The door at the tower's base was iron-bound oak, and likely a hand or more in thickness. The hinges were on the inside-which meant the door opened inward, a weakness, but likewise prevented an attacker from forcing it open with two quick strokes of a sledgehammer to burst the hinges. Doubtless a massive beam set in brackets barred it within. It would take long minutes for the strongest man to batter through it with an axe.
Zaranda was prepared for this one. She flung forth her left hand, spoke words of command. She felt the heavy beam, bound it to her will, willed it to rise, heard the startled outcries from within.
She felt the bar come free, let it drop outside the brackets, powerless to do more. She raised a foot and gave the door a furious kick.
Her door-opening spell had dumbfounded the defenders; none thought to hurl his weight against the door. It swung ponderously open. Zaranda charged inside.
A pale blur in candlelit gloom, a face startled beneath a steel cap and within a mail fringe. Zaranda slashed it across. Its owner staggered back, howling. Zaranda caught him by the hauberk and shoved him against mates trying to close from her left, while Crackletongue, alive with blue-white fire, did deadly work to her
right.
A clang, a clash, a bellowing cry, and she was through to the steps that wound upward. She lunged up three, turned back to parry a spear thrust with her blade, grabbed the ashen haft, and slew the wielder with a forehand stroke. Reversing her grip on the spear, she threw it.
It was a clumsy cast, left-handed, and did no one harm. It wasn't intended to. It did make the clot of guards jump back, which was her intent. Before they could recover, she reached in her pouch and flung a fistful of skunk-cabbage leaves in their faces, uttering an incantation. Thick green smoke swirled up from the leaves, surrounding the guardsmen, who began to cough, retch, and weep uncontrollably. Her own eyes streaming from the fringe effects, Zaranda bolted up the stairs.

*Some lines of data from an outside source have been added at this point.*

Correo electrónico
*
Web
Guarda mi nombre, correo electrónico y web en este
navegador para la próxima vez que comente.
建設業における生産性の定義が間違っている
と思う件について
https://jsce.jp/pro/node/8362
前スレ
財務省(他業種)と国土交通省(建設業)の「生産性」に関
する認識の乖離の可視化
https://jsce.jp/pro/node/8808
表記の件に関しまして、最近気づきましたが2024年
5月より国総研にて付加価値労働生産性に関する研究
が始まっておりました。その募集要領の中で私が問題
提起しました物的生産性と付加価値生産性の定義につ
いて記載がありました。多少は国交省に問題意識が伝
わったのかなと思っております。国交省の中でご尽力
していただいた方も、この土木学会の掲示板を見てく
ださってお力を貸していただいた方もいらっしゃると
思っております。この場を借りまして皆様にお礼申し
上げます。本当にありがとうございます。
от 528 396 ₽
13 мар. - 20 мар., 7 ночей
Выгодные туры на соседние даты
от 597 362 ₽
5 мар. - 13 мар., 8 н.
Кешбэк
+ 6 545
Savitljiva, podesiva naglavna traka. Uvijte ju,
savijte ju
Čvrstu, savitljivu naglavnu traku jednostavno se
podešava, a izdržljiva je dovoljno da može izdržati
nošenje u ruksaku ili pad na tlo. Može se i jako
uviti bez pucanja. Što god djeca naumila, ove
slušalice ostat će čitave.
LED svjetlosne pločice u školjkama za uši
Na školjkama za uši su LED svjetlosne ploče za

A story up, she came upon a guard swinging a cocked crossbow away from a firing loop to aim at her. She hurled herself at his legs and tackled him. They lay on the floor writhing. The man was shorter than she but had strength on her, and kept stupidly trying to force his weapon to bear on her instead of beating her over the head with it. His breath and body stank in her nostrils, and his garb was greasy to her touch.
She succeeded in rolling atop him. At once she saw a second soldier standing in the middle of the round chamber, pointing a crossbow at her by the light of a single reed torch. Frantically she threw herself to the right, dragging her opponent's body over hers by sheer force of will. The crossbow thumped. The man Zaranda was wrestling with yelled in anguish as the bolt pierced his back and pinned him to the wood-plank floor.
Fortunately it missed Zaranda. She eeled out from under him and lunged for the other. This one had wit to drop his now-useless weapon and grab for his dirk. Crackletongue's point took him in the throat before he could draw.
There were straw-stuffed pallets strewn about the floor, as well as empty wine bottles and discarded crusts of bread and cheese. Breathing through her mouth, Zaranda grabbed up one of the pallets. Hoping few vermin were migrating into her hair and clothing, she continued up the stairs that wound around the inner side of the keep wall, holding the pallet before her.